Galaxy morphology is a fundamental quantity, that is essential not only for the full spectrum of galaxy-evolution studies, but also for a plethora of science in observational cosmology. While a rich literature exists on morphological-classification techniques, the unprecedented data volumes, coupled, in some cases, with the short cadences of forthcoming Big-Data surveys (e.g. from the LSST), present novel challenges for this field. Large data volumes make such datasets intractable for visual inspection (even via massively-distributed platforms like Galaxy Zoo), while short cadences make it difficult to employ techniques like supervised machine-learning, since it may be impractical to repeatedly produce training sets on short timescales. Unsupervised machine learning, which does not require training sets, is ideally suited to the morphological analysis of new and forthcoming surveys.

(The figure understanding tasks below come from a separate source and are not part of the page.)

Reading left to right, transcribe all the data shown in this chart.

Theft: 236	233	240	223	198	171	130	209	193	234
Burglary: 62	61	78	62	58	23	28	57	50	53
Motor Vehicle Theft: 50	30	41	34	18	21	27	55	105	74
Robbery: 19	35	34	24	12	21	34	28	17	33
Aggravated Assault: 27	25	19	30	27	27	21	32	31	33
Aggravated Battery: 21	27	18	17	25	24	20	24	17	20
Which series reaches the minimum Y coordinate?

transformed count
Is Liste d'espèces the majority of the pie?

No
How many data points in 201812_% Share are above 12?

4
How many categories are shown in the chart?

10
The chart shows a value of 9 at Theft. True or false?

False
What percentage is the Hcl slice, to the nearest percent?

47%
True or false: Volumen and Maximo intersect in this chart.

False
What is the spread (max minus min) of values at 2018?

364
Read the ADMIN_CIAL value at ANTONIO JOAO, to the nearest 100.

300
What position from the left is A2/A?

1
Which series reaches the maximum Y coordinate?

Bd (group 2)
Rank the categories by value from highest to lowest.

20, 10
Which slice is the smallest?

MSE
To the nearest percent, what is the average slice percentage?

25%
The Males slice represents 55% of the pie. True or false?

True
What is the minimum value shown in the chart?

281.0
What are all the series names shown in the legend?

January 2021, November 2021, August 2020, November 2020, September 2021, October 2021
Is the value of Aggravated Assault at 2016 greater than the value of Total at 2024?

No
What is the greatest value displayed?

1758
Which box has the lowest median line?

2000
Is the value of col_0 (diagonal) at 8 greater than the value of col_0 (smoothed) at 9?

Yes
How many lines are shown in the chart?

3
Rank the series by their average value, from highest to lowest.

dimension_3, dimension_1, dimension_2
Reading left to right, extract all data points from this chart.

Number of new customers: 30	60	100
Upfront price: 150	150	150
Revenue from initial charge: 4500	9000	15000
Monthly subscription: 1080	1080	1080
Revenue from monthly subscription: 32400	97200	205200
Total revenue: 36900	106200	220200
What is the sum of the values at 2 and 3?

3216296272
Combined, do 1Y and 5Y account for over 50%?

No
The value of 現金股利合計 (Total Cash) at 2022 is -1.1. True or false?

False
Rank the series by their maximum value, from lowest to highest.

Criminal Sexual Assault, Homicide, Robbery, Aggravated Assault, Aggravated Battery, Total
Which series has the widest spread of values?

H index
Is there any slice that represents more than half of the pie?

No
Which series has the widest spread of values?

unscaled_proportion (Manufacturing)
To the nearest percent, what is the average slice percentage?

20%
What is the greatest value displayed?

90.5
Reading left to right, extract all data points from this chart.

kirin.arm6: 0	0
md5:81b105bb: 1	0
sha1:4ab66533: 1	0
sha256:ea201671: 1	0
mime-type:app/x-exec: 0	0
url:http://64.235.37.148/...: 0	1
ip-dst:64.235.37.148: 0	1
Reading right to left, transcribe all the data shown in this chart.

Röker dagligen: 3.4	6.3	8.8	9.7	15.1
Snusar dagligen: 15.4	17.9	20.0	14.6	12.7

Here, we employ an algorithm that performs clustering of graph representations, in order to group image patches with similar visual properties and objects constructed from those patches, like galaxies. We implement the algorithm on the Hyper-Suprime-Cam Subaru-Strategic-Program Ultra-Deep survey, to autonomously reduce the galaxy population to a small number (160) of morphological clusters, populated by galaxies with similar morphologies, which are then benchmarked using visual inspection. The morphological classifications (which we release publicly) exhibit a high level of purity, and reproduce known trends in key galaxy properties as a function of morphological type at z<1 (e.g. stellar-mass functions, rest-frame colours and the position of galaxies on the star-formation main sequence). Our study demonstrates the power of unsupervised machine learning in performing accurate morphological analysis, which will become indispensable in this new era of deep-wide surveys.